| What the exercise asks |
Of the lines in the data below, write out exactly those from the one holding "index mcp: (179, 197)" through the one holding "pinky dip: (138, 158)", both included.

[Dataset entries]

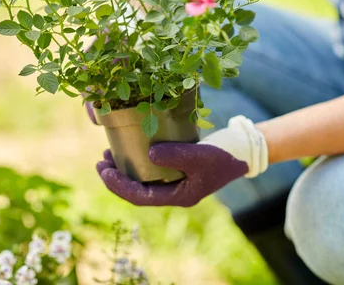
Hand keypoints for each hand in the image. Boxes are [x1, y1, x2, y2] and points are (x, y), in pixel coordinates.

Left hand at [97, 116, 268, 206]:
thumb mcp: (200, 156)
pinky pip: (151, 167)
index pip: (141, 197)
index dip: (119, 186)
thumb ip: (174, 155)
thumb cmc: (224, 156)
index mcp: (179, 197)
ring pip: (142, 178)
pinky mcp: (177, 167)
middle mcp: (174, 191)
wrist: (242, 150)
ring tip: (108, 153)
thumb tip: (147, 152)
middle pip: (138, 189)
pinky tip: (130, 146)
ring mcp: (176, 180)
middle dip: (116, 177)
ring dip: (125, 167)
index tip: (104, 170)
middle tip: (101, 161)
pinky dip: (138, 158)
==
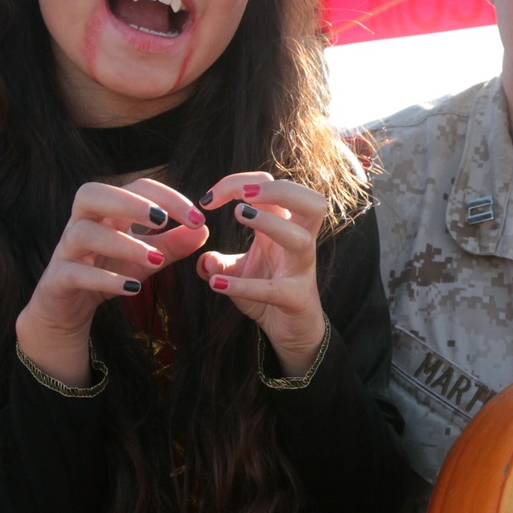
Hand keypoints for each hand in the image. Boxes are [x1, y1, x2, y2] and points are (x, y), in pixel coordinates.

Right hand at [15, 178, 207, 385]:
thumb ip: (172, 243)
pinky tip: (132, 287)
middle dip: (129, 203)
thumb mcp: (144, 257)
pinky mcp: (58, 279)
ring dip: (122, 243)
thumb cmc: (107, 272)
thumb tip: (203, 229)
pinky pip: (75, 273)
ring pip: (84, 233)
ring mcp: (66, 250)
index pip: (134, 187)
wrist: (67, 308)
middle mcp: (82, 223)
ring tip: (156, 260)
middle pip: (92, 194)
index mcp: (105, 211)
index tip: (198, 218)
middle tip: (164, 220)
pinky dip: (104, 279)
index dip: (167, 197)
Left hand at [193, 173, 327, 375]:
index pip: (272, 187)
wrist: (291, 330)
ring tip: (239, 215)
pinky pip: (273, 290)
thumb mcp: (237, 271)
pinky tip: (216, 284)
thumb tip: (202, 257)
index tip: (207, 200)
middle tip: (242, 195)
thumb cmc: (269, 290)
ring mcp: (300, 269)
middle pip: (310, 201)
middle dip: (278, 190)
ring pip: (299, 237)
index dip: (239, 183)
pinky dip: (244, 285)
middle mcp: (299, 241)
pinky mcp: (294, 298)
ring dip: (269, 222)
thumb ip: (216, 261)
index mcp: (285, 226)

| Response area |
index mcp: (179, 197)
ring pip: (142, 178)
pinky mcp: (177, 167)
middle mcp: (174, 191)
wrist: (242, 150)
ring tip: (108, 153)
thumb tip: (147, 152)
middle pip: (138, 189)
pinky tip: (130, 146)
ring mcp: (176, 180)
middle dip: (116, 177)
ring dip: (125, 167)
index tip: (104, 170)
middle tip: (101, 161)
pinky dip: (138, 158)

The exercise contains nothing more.